= What you should do =
Filter the records below for the word "instead". Keep each line that has it.

= Raw data =
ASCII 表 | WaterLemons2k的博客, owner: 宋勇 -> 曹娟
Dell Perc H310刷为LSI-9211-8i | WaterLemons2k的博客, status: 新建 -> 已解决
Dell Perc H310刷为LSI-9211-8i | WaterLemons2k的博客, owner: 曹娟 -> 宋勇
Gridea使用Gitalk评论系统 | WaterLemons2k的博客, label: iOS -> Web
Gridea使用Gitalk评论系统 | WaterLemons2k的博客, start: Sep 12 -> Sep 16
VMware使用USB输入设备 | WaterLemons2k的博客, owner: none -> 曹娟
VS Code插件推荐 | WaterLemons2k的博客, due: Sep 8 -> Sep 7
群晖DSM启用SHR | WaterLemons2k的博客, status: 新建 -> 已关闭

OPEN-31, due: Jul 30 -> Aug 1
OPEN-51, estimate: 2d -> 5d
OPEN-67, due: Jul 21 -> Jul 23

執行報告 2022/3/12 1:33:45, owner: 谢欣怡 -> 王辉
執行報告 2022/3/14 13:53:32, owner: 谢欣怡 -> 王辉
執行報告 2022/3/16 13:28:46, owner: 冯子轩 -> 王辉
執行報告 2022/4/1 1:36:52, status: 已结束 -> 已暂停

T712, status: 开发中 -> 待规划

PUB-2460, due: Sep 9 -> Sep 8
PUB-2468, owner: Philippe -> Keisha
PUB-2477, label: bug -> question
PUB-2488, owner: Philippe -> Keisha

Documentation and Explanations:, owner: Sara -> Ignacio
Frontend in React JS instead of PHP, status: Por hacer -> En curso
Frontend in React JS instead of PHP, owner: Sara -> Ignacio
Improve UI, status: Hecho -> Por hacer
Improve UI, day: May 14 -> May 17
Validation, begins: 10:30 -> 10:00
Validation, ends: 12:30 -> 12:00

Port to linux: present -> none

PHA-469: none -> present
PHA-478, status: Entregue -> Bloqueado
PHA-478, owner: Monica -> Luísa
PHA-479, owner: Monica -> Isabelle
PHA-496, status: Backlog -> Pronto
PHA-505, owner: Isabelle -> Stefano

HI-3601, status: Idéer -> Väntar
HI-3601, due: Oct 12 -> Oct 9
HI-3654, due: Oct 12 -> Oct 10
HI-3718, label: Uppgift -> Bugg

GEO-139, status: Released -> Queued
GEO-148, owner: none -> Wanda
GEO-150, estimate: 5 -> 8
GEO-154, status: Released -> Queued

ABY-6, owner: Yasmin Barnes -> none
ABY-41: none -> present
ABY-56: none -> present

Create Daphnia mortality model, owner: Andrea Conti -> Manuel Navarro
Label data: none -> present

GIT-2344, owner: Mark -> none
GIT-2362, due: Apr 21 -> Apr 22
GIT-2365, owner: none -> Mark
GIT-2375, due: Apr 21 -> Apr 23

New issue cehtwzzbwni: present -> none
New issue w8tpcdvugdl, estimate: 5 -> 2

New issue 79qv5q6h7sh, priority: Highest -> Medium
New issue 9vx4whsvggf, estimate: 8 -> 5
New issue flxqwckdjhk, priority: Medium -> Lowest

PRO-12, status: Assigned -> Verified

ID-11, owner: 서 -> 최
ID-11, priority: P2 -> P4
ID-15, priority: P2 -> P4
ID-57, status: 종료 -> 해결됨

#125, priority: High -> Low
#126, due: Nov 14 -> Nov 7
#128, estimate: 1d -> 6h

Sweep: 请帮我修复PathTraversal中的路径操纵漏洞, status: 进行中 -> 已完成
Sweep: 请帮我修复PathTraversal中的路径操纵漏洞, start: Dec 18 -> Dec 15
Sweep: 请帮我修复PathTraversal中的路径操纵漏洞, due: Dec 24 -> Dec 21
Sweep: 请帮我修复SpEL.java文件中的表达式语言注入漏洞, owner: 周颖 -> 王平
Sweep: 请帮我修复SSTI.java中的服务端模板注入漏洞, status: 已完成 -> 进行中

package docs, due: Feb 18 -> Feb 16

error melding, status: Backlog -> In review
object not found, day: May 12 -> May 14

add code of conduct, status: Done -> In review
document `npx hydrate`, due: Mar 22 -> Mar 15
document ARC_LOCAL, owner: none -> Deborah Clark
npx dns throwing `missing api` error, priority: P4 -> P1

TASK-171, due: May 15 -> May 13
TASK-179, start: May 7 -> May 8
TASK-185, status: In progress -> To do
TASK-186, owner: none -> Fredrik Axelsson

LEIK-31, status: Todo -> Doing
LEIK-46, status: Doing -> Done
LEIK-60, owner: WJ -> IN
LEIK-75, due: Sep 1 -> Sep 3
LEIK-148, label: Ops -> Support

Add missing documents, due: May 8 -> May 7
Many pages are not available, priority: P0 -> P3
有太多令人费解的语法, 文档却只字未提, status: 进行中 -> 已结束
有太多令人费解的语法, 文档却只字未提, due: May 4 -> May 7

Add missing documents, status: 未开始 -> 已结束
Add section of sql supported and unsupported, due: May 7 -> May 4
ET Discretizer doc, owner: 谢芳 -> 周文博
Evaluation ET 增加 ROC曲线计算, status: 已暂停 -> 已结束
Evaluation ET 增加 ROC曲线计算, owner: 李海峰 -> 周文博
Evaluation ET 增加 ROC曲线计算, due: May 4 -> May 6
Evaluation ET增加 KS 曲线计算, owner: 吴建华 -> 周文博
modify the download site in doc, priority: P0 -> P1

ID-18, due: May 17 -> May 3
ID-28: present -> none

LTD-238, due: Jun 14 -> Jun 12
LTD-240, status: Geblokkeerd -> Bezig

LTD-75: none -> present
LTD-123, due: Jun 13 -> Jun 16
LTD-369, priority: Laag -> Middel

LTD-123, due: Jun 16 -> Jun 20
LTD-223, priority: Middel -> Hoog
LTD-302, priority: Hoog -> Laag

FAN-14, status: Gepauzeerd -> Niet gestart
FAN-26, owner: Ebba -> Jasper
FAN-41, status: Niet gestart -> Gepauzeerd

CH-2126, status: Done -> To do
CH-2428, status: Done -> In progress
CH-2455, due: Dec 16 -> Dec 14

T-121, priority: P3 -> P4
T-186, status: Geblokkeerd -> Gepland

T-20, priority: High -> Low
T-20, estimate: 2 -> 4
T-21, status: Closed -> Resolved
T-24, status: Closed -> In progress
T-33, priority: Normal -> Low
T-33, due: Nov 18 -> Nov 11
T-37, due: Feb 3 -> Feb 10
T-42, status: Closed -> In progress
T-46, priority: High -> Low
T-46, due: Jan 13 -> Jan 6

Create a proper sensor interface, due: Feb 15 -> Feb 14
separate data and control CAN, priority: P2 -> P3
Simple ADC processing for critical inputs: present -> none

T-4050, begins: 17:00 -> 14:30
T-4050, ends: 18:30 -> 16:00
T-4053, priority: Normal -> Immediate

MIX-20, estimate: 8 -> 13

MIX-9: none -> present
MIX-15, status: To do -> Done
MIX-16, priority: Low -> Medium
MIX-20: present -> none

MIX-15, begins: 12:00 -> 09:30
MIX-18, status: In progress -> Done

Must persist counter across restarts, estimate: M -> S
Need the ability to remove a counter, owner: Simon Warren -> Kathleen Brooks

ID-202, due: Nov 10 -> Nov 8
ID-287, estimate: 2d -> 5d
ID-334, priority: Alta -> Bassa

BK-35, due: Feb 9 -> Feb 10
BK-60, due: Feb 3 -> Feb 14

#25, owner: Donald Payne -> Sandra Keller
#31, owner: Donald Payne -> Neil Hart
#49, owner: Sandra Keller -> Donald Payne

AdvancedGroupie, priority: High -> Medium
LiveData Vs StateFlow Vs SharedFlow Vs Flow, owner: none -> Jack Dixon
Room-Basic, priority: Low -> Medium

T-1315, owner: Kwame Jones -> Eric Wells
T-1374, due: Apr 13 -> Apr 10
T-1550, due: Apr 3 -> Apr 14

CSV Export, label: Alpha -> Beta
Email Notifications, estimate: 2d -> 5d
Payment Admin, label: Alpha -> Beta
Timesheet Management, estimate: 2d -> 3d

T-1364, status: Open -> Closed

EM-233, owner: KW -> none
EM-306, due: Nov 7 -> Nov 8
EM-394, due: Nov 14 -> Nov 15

= Reply to the task =
Frontend in React JS instead of PHP, status: Por hacer -> En curso
Frontend in React JS instead of PHP, owner: Sara -> Ignacio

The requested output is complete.